### Exercise description
Swap "Senior Judge" for "Retired Judge" in the court opinion, and write out the passage starting with "STONERIDGE AT FOUNTAIN GREEN HOMEOWNERS" and going on through "NAZARIAN, J.".

Text block START

JONATHAN BLOOD, ET AL.
v.
STONERIDGE AT FOUNTAIN GREEN HOMEOWNERS ASSOCIATION, INC.
Circuit Court for Harford County Case No. 12-C-16-003324
Fader,
C.J., Nazarian, Zarnoch, Robert A. (Senior Judge, Specially
Assigned), JJ. [*]
OPINION
NAZARIAN, J.
Don't
let the sun go down on me Although I search myself, it's
always someone else I see I'd just allow a fragment of
your life to wander free But losin' everything is like
the sun goin' down on me[1]
This
case is the first test of a relatively new statute, Maryland
Code (1974, 2015 Repl. Vol.), § 2-119(b) of the Real
Property ("RP") Article, and the extent to which
the pro-solar energy policy it embodies limits the normally
broad power of homeowners' associations to enforce
aesthetic uniformity. Jonathan and Megan Blood, homeowners in
a development called Stoneridge at Fountain Green, installed
solar panels on the roof of their home. Unfortunately, they
failed to get approval from the Stoneridge at Fountain Green
Homeowners Association, Inc. (the "Association")
before beginning installation. The Bloods later asked for the
Association's approval, which was denied, then they
ignored the Association's order directing them to remove
the panels from the front roof of the house.
The
Association brought suit in the Circuit Court for Harford
County, seeking a declaration that the Bloods were in
violation of the Association's declaration of covenants
and an injunction directing them to remove the panels from
the front roof of their house. After a short trial, on
largely stipulated facts, the circuit court entered judgment
for the Association. On appeal, the Bloods argue that the
Association's order places an unreasonable limitation on
their solar installation in violation of RP § 2-119(b)

Text block END
Data extracts START

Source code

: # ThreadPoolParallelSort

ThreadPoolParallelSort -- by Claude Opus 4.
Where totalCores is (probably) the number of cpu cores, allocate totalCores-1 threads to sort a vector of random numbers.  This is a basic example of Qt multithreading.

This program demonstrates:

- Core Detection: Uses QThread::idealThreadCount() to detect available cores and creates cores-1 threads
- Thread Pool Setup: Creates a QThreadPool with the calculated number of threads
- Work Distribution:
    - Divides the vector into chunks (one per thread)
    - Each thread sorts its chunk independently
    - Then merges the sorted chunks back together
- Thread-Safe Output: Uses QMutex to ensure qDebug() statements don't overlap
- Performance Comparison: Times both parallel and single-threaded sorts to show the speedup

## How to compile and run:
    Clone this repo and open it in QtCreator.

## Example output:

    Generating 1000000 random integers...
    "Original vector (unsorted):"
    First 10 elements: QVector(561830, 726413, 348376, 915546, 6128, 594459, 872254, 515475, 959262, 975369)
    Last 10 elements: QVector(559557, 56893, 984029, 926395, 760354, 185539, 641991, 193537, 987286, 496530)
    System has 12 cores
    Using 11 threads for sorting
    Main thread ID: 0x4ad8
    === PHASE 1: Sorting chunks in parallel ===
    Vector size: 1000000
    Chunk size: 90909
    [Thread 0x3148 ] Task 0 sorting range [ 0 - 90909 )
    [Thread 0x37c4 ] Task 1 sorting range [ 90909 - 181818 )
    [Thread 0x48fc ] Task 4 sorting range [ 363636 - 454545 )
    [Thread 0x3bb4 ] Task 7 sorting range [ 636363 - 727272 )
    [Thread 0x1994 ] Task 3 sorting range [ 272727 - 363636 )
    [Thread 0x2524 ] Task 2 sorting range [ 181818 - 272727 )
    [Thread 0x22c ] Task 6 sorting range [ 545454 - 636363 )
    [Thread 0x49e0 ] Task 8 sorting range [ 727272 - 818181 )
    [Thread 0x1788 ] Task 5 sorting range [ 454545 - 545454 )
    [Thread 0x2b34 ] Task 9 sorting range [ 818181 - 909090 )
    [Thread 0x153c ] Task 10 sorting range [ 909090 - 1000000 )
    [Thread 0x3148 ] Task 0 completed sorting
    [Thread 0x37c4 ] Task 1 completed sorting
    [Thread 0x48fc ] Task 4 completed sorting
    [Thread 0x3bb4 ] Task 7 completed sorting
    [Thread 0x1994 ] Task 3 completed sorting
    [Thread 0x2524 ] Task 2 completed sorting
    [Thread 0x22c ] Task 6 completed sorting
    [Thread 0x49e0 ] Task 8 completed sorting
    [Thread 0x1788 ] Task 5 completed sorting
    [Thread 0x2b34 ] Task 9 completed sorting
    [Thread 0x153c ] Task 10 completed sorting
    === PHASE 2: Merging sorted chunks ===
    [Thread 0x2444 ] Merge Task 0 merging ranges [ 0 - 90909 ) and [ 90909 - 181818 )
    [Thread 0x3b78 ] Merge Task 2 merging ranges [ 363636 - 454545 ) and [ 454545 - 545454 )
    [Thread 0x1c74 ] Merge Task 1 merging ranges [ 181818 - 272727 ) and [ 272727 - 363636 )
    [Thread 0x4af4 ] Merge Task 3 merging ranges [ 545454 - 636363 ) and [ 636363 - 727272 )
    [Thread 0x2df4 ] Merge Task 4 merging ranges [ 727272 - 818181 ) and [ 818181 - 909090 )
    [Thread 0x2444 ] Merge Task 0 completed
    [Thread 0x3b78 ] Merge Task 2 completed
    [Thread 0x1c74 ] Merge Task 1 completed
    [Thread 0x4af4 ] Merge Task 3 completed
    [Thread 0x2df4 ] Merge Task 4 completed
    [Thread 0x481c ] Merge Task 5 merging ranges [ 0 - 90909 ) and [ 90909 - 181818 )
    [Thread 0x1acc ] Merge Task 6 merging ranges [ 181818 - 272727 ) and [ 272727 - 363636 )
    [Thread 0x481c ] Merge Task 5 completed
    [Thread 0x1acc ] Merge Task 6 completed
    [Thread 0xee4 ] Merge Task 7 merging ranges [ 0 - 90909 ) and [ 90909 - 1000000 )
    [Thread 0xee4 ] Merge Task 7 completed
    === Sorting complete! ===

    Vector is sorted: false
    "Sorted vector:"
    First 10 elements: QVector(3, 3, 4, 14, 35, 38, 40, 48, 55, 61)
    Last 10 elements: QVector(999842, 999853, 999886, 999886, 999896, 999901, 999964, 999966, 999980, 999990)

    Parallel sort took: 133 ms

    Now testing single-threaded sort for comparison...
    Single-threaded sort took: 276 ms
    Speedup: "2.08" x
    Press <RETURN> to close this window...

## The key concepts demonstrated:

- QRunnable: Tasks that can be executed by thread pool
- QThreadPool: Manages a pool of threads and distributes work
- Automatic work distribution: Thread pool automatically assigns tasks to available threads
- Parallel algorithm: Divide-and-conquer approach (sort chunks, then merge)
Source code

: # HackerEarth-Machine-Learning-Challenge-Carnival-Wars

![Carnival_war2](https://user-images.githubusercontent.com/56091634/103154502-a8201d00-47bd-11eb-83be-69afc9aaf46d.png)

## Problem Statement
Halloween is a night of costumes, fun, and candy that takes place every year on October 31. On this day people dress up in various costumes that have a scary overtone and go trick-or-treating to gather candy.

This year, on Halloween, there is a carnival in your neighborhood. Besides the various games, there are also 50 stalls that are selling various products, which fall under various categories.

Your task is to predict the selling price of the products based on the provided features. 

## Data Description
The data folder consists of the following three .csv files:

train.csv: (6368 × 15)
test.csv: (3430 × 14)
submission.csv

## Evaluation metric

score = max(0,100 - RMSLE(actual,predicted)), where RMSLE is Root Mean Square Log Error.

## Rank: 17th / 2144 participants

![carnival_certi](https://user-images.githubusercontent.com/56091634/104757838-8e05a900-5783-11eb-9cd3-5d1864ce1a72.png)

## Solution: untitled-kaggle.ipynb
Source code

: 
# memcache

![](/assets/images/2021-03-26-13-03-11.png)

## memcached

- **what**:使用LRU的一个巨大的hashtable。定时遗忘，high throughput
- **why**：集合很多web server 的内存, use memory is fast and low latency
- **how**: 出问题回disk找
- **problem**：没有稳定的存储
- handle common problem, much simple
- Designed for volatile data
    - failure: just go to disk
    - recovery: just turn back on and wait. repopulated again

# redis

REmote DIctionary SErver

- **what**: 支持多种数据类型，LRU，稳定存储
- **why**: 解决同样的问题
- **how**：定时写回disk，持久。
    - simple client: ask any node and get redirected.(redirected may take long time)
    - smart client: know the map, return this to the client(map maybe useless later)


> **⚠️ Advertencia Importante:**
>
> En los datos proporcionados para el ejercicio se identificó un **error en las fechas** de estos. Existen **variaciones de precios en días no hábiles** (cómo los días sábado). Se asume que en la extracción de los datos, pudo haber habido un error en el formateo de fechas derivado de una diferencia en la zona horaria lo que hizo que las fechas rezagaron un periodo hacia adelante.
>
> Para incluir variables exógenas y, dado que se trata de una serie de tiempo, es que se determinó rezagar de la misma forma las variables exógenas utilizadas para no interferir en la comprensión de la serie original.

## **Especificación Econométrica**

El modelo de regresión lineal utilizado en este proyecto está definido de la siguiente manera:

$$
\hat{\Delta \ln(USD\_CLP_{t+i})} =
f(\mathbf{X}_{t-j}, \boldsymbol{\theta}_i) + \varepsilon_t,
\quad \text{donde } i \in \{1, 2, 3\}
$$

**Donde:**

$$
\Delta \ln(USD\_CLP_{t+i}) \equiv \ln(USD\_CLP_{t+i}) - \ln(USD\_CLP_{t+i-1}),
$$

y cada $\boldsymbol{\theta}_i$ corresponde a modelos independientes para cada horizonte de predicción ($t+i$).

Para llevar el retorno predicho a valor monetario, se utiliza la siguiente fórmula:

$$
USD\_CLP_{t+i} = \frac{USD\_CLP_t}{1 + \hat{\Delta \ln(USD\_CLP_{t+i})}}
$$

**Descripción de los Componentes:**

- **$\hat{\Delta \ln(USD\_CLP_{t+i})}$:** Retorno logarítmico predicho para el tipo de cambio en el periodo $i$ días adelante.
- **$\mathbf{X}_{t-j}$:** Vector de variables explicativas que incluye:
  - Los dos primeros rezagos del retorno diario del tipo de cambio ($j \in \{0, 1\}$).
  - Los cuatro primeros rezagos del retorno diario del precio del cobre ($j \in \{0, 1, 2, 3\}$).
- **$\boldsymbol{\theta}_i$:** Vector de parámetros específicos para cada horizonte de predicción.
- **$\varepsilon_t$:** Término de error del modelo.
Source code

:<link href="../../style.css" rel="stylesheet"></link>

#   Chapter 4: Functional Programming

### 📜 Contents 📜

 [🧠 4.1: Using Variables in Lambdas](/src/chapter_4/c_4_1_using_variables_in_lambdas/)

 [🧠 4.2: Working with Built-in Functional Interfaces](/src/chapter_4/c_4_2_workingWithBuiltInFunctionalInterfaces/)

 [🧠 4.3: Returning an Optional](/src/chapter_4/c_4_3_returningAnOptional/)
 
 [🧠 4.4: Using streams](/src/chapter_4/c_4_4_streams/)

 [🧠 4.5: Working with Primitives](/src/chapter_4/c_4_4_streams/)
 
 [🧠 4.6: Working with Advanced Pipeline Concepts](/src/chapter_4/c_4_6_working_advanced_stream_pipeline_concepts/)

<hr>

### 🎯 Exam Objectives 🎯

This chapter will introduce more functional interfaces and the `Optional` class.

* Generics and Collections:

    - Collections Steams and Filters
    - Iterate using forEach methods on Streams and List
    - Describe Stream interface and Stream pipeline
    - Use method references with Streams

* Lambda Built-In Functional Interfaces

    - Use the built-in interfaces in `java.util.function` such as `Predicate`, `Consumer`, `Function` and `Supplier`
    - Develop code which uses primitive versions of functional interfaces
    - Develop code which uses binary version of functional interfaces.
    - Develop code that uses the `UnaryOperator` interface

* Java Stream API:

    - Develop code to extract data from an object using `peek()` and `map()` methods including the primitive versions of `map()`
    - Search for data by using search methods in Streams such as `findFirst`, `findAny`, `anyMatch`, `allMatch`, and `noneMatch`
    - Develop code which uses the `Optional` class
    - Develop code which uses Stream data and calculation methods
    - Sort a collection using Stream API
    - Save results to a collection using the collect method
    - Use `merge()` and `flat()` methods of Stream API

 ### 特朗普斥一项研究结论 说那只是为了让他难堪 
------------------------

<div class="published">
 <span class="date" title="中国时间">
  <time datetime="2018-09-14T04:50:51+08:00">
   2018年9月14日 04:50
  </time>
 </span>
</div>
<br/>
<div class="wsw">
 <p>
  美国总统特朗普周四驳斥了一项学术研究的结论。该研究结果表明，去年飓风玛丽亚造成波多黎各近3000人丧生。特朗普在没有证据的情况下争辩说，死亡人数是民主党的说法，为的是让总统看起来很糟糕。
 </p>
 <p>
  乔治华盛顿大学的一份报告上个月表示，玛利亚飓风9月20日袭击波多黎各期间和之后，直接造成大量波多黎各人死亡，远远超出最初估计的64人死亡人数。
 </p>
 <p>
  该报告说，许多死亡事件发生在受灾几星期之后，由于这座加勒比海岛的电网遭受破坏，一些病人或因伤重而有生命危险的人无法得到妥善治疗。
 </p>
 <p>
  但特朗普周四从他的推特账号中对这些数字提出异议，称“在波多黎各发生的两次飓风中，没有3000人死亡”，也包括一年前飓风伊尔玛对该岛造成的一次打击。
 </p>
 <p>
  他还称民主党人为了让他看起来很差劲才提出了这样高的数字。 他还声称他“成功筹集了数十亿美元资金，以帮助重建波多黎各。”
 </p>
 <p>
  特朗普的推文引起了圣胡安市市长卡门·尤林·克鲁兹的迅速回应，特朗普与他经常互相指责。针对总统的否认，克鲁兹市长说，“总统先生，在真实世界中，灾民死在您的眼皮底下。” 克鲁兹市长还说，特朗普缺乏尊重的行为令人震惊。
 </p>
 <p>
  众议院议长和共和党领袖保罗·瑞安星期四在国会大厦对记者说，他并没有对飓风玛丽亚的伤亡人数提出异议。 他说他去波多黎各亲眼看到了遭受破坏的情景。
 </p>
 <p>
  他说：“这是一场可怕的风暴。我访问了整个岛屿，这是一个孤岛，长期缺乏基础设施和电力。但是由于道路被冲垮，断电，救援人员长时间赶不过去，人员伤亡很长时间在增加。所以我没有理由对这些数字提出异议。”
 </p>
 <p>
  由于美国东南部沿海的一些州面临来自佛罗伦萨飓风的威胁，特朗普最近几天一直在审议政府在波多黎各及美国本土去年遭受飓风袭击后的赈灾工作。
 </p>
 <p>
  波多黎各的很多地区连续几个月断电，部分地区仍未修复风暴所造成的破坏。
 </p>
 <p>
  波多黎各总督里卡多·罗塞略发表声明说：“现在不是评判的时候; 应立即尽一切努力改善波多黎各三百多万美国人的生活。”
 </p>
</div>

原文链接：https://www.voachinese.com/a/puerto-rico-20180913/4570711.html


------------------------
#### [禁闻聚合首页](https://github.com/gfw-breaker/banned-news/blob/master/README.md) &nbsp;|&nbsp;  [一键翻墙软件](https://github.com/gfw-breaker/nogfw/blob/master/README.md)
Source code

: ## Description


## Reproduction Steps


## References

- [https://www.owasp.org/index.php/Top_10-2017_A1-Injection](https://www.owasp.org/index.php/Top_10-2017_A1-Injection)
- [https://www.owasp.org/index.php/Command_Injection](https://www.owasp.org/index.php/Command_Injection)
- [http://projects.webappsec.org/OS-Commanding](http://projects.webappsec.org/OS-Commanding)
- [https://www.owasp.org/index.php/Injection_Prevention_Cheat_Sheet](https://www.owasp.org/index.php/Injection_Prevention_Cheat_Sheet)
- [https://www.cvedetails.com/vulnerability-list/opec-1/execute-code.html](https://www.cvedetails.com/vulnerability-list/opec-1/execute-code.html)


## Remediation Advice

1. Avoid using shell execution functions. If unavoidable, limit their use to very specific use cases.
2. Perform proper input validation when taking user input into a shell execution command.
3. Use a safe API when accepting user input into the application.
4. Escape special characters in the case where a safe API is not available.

Data extracts END

### Output
STONERIDGE AT FOUNTAIN GREEN HOMEOWNERS ASSOCIATION, INC.
Circuit Court for Harford County Case No. 12-C-16-003324
Fader,
C.J., Nazarian, Zarnoch, Robert A. (Retired Judge, Specially
Assigned), JJ. [*]
OPINION
NAZARIAN, J.